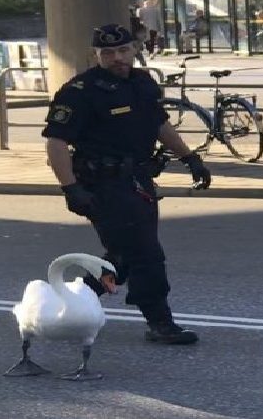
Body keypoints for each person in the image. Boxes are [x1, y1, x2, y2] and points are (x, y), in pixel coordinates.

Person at [42, 23, 211, 345]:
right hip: (102, 185)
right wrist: (70, 188)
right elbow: (56, 143)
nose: (117, 58)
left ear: (135, 49)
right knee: (146, 254)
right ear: (96, 55)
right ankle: (160, 321)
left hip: (137, 181)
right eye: (107, 53)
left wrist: (190, 158)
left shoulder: (142, 83)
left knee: (121, 256)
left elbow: (159, 125)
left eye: (123, 50)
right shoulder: (80, 91)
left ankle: (74, 302)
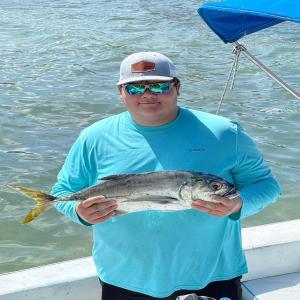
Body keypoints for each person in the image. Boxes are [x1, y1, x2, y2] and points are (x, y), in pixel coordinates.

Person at [52, 51, 281, 300]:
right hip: (125, 276)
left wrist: (238, 204)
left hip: (211, 273)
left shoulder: (224, 132)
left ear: (177, 87)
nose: (148, 94)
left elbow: (266, 185)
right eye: (135, 88)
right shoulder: (93, 137)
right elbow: (63, 192)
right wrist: (80, 213)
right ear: (121, 92)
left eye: (160, 86)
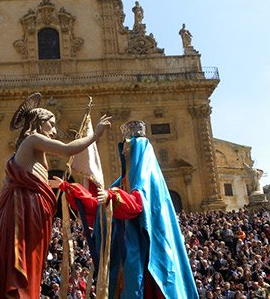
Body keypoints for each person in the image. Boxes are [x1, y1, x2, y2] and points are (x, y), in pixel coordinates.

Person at [0, 93, 111, 298]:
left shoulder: (35, 148)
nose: (54, 130)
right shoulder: (33, 140)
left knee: (33, 260)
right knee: (26, 257)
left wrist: (63, 186)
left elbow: (36, 179)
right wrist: (95, 135)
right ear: (39, 122)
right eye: (52, 124)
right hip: (25, 211)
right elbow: (66, 150)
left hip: (33, 209)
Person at [56, 120, 198, 298]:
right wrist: (70, 188)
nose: (124, 150)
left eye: (128, 147)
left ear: (139, 150)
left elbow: (138, 205)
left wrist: (113, 196)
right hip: (124, 248)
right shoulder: (121, 182)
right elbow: (99, 205)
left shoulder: (146, 178)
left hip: (144, 247)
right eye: (123, 146)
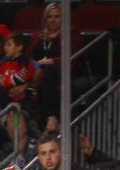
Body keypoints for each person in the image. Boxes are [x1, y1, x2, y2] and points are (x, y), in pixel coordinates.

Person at [29, 3, 82, 132]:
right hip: (38, 71)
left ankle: (51, 116)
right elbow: (28, 57)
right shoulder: (37, 36)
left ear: (63, 18)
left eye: (57, 16)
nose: (53, 20)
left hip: (62, 71)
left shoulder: (71, 33)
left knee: (48, 71)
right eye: (49, 16)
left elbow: (72, 57)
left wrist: (51, 61)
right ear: (45, 19)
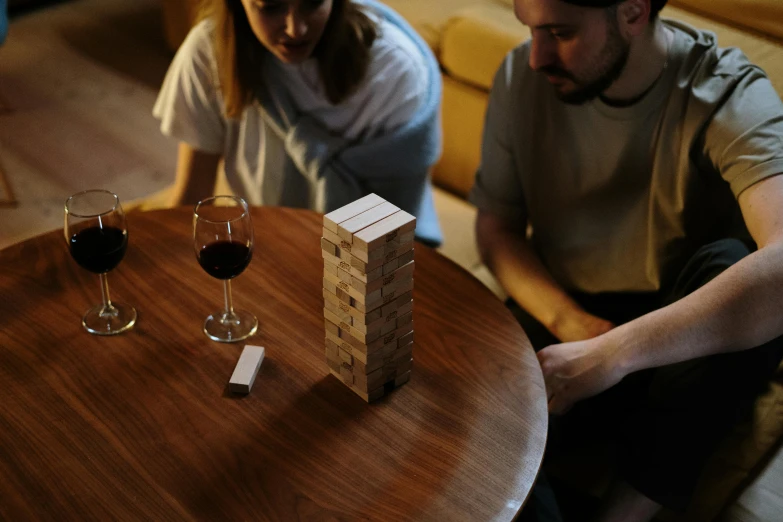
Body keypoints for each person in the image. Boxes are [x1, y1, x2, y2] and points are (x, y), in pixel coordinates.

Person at [470, 0, 783, 520]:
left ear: (634, 12)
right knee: (473, 434)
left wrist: (614, 353)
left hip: (677, 342)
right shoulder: (520, 77)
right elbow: (497, 228)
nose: (535, 57)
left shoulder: (726, 91)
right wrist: (575, 325)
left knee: (737, 264)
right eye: (530, 29)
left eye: (559, 32)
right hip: (562, 312)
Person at [153, 0, 442, 245]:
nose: (296, 29)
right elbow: (191, 196)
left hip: (365, 254)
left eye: (312, 3)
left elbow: (395, 233)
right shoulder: (210, 52)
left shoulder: (394, 72)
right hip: (261, 240)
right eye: (271, 8)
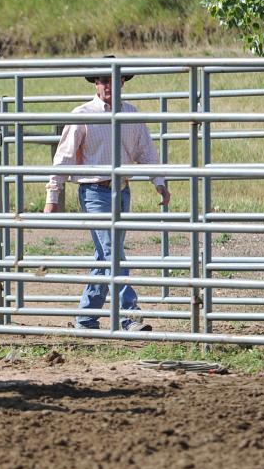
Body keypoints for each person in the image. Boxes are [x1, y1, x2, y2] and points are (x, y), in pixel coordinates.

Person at [44, 57, 170, 331]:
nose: (108, 85)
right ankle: (130, 316)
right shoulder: (83, 114)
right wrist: (53, 194)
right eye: (103, 80)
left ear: (122, 82)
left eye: (113, 79)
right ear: (96, 84)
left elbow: (146, 151)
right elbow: (64, 157)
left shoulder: (131, 114)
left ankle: (86, 317)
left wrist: (158, 181)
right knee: (114, 253)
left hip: (121, 190)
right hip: (94, 192)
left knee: (105, 256)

[Exercise instructions]
Nothing but the lines from the line with "left shoulder: (131, 114)" to the last line of the listing above should appear; please retype them exactly, both ends included.

[Task solution]
left shoulder: (131, 114)
left ankle: (86, 317)
left wrist: (158, 181)
right knee: (114, 253)
left hip: (121, 190)
right hip: (94, 192)
left knee: (105, 256)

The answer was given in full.